Companies should champion bringing more BAME, female and non-binary representation into the computing world. By championing educational programmes, organisations can, in some ways, create their own talent pools. Joining forces with global institutions and local colleges alike can improve the access to quality computing education that so many minority groups lack. Follow up training with apprenticeships, graduate internships and the like to further integrate with the new talent pool. In addition, these philanthropic works will improve your organisation's social responsibility and ethical credentials in the longer term. And that means you’ll have the teams to pull off digital transformation programs and the customer goodwill to profit from those initiatives.
While employers looking for this in-demand talent often find themselves offering outrageous salaries and counteroffering against multiple other companies; that’s not how it has to be. In the past two years, the world has seen how life goes on even without large sky-scraper offices full of workers. So, moving to a remote or hybrid working model as standard practice would keep your company ahead of the trend. And perhaps, this will lure recent graduates and entry-level professionals who only know this way of working away from competitors. The desire for remote work is so strong that, according to Apollo Technical that 32% of those surveyed by Owl Labs said they would quit their job if they were not able to continue working remotely.

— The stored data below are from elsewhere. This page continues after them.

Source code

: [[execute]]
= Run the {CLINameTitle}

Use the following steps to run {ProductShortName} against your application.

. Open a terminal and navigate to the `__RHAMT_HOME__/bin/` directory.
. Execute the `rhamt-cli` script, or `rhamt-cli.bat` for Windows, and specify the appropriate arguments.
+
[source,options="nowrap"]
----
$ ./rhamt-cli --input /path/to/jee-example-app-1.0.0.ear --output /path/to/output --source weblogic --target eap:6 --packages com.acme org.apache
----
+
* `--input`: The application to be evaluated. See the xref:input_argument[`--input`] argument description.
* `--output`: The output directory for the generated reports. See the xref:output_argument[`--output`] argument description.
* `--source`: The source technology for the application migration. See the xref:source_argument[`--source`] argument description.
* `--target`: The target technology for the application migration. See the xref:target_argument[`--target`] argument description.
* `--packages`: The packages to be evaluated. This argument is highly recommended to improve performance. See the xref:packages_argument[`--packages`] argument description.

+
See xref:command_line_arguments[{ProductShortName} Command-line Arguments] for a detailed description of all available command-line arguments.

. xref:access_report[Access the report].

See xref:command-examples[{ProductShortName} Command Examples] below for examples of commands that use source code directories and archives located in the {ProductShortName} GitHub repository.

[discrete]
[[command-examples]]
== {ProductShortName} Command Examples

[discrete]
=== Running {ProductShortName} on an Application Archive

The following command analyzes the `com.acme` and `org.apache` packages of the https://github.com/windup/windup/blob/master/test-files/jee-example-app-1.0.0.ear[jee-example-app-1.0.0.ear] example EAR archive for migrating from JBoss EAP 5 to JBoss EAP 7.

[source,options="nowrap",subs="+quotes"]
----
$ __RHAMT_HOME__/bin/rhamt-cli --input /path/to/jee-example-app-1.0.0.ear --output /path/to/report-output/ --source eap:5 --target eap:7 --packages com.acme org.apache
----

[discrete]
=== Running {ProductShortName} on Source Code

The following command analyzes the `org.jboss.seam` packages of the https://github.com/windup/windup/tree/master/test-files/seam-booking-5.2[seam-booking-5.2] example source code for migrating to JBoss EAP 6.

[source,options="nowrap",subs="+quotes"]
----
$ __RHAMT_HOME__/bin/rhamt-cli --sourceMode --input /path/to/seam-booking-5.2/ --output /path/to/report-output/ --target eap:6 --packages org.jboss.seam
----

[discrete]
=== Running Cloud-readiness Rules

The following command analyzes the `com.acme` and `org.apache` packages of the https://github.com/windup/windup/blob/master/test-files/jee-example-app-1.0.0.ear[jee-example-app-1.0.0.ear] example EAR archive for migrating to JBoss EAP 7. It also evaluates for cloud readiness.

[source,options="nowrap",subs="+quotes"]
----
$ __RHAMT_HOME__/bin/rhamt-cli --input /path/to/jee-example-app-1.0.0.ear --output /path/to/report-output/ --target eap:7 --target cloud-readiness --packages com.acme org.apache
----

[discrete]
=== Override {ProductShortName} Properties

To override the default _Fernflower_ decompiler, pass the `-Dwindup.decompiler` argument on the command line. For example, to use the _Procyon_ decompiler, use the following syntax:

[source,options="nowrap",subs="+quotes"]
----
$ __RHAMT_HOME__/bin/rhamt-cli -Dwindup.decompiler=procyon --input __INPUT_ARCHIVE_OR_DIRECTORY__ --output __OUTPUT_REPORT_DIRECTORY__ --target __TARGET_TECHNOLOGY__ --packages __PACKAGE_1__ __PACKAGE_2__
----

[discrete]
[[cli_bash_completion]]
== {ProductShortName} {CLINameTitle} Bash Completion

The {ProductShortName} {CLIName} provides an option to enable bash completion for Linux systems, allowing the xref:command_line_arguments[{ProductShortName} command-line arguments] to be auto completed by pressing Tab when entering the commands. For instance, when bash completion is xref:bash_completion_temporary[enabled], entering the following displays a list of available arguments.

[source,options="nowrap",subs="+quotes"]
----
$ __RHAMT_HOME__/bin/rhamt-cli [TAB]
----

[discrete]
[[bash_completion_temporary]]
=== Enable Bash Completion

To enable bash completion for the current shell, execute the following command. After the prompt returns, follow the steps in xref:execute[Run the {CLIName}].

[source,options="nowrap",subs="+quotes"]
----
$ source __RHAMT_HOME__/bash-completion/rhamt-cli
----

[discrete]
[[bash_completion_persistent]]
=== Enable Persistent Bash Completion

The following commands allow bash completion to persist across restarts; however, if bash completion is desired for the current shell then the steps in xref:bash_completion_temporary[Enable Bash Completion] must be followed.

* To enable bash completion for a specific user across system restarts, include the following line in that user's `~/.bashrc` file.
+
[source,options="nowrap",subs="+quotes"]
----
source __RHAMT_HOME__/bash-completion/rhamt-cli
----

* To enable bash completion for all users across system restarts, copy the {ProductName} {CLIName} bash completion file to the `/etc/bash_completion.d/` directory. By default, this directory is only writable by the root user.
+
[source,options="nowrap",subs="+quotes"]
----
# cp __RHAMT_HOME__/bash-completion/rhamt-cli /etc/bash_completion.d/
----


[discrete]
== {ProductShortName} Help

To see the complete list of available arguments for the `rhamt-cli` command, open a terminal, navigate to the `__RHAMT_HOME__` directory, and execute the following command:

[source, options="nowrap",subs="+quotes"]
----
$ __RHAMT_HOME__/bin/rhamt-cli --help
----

Tech Monitor states the Digital Leadership Report found that eight in ten digital leaders in the UK find job retention among their staff more difficult as post-pandemic life priorities shift. In addition, four in ten tech executives say they cannot retain key talent if they would like because staff are being offered higher salaries elsewhere. Prioritising engagement programmes, maintaining a dialogue with your teams and adding high-value quality of life enrichments to your benefits package can go a long way to combat this. If you can’t compete with the inflated salaries, consider other incentives like unlimited holidays, project autonomy, self-determined hours, career enrichment training and other motivators.
These are just some of the ways the IT skills shortage is slowing digital transformation and how companies can respond to it. It’s critical businesses begin thinking longer-term about these issues. Instituting quality of life improvements, employee engagement programmes and early career initiatives are a great way to lessen the impact on future business growth.